作者:Gosmanov Aidar R*; Goorha Salil; Stelts Sundae; Peng Limin; Umpierrez Guillermo E
来源:Endocrine Practice, 2013, 19(2): 231-235.
DOI:10.4158/EP12256.OR

摘要

Objective: To compare the response to different insulin regimens for management of hyperglycemia in diabetic patients with hematologic malignancies who are receiving dexamethasone. Methods: A retrospective analysis was conducted to determine whether a basal bolus insulin (BBI) regimen with detemir and aspart is superior to a sliding scale regular insulin (SSI) regimen for management of hyperglycemia in hospitalized diabetic patients receiving dexamethasone. Results: Forty patients with hematologic malignancies were treated with intravenous (8 to 12 mg/day) or oral (40 mg/day) dexamethasone for 3 days. The average blood glucose (BG) level was 301 +/- 57 mg/dL in the SSI group (n = 28) and 219 +/- 51 mg/dL in the BBI group (n = 12) (P < .001). The BBI regimen resulted in an average BG reduction of 52 +/- 82 mg/dL throughout the course of dexamethasone therapy, while the SSI regimen produced an increase in the mean daily BG level of 128 +/- 77 mg/dL (P < .001).

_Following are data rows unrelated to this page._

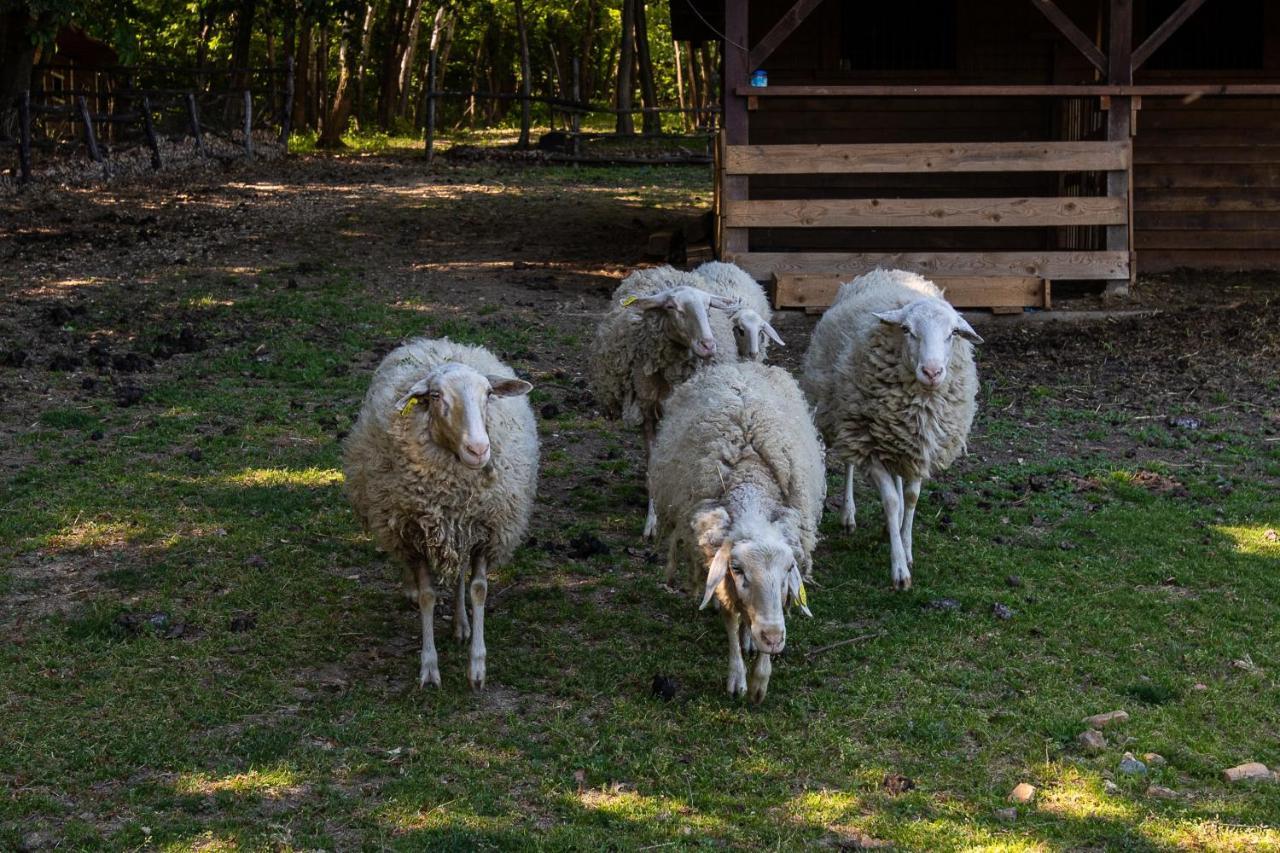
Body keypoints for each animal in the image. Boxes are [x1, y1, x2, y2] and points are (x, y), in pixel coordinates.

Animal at [340, 335, 535, 686]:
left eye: (489, 394)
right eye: (435, 395)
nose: (478, 449)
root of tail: (438, 342)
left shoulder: (485, 530)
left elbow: (478, 589)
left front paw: (477, 666)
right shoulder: (411, 533)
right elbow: (428, 596)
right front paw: (429, 668)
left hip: (461, 533)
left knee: (459, 575)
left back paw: (461, 624)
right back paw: (412, 591)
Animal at [593, 262, 747, 535]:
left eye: (708, 306)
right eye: (671, 307)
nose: (708, 345)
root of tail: (663, 270)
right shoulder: (647, 408)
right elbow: (654, 461)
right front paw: (652, 521)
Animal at [655, 361, 824, 701]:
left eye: (789, 569)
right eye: (737, 569)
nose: (773, 637)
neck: (751, 481)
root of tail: (739, 365)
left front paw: (760, 679)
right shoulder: (719, 570)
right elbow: (731, 620)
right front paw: (738, 678)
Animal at [803, 268, 983, 589]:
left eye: (952, 333)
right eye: (908, 330)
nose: (932, 372)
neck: (919, 408)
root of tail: (892, 271)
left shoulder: (920, 449)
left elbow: (910, 499)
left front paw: (906, 547)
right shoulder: (869, 444)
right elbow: (891, 501)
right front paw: (899, 570)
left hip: (894, 441)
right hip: (842, 414)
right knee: (849, 463)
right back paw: (848, 514)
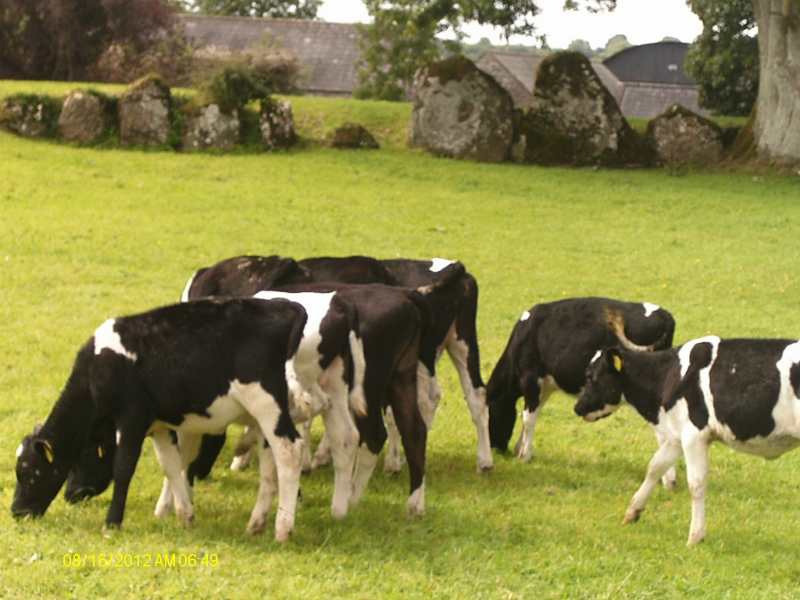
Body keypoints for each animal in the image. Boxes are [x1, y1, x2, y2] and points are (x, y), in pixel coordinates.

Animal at [13, 297, 308, 542]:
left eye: (27, 471)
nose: (16, 511)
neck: (97, 370)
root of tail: (285, 306)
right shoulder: (159, 425)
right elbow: (171, 465)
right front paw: (185, 516)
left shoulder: (132, 417)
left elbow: (123, 467)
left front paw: (112, 523)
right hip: (262, 418)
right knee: (270, 465)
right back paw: (256, 524)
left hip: (266, 403)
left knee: (290, 453)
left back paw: (283, 529)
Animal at [486, 297, 675, 475]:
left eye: (488, 416)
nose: (496, 449)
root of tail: (664, 314)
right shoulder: (545, 386)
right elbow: (533, 414)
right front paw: (521, 448)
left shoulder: (530, 379)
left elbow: (528, 418)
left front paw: (524, 456)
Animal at [574, 336, 800, 546]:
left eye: (591, 377)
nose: (578, 408)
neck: (671, 375)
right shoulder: (677, 435)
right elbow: (656, 466)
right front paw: (633, 511)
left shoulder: (694, 434)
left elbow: (696, 484)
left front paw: (695, 536)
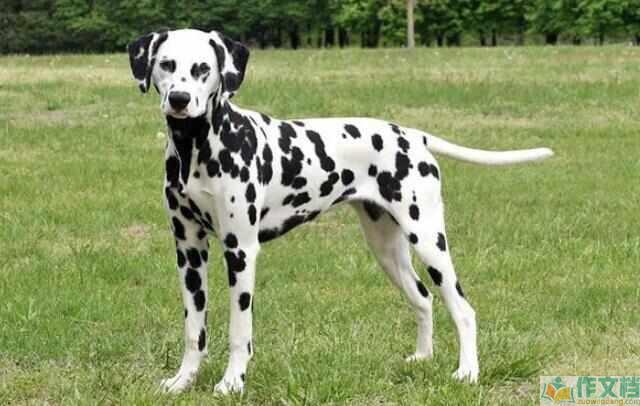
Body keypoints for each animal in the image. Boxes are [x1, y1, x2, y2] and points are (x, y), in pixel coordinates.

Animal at [126, 28, 553, 394]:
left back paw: (467, 372)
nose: (180, 100)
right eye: (167, 64)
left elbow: (239, 331)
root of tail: (412, 136)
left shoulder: (240, 250)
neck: (197, 147)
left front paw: (232, 383)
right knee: (423, 298)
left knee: (463, 308)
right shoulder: (189, 251)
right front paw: (183, 381)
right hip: (387, 249)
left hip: (429, 240)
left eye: (203, 68)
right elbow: (193, 330)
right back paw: (422, 358)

On the last day of dexamethasone administration, the insulin requirement was 49 +/- 29 units/day in the SSI group and 122 +/- 39 units/day in the BBI group (P < .001). Three patients in the SSI group developed diabetic ketoacidosis or hyperosmolar hyperglycemia during steroid therapy. No hypoglycemia was observed in either group. The length of stay and infection rates were similar between groups. Conclusion: Basal and bolus insulin regimen is an effective and safe approach for managing dexamethasone-induced hyperglycemia in hospitalized patients with hematologic malignancies.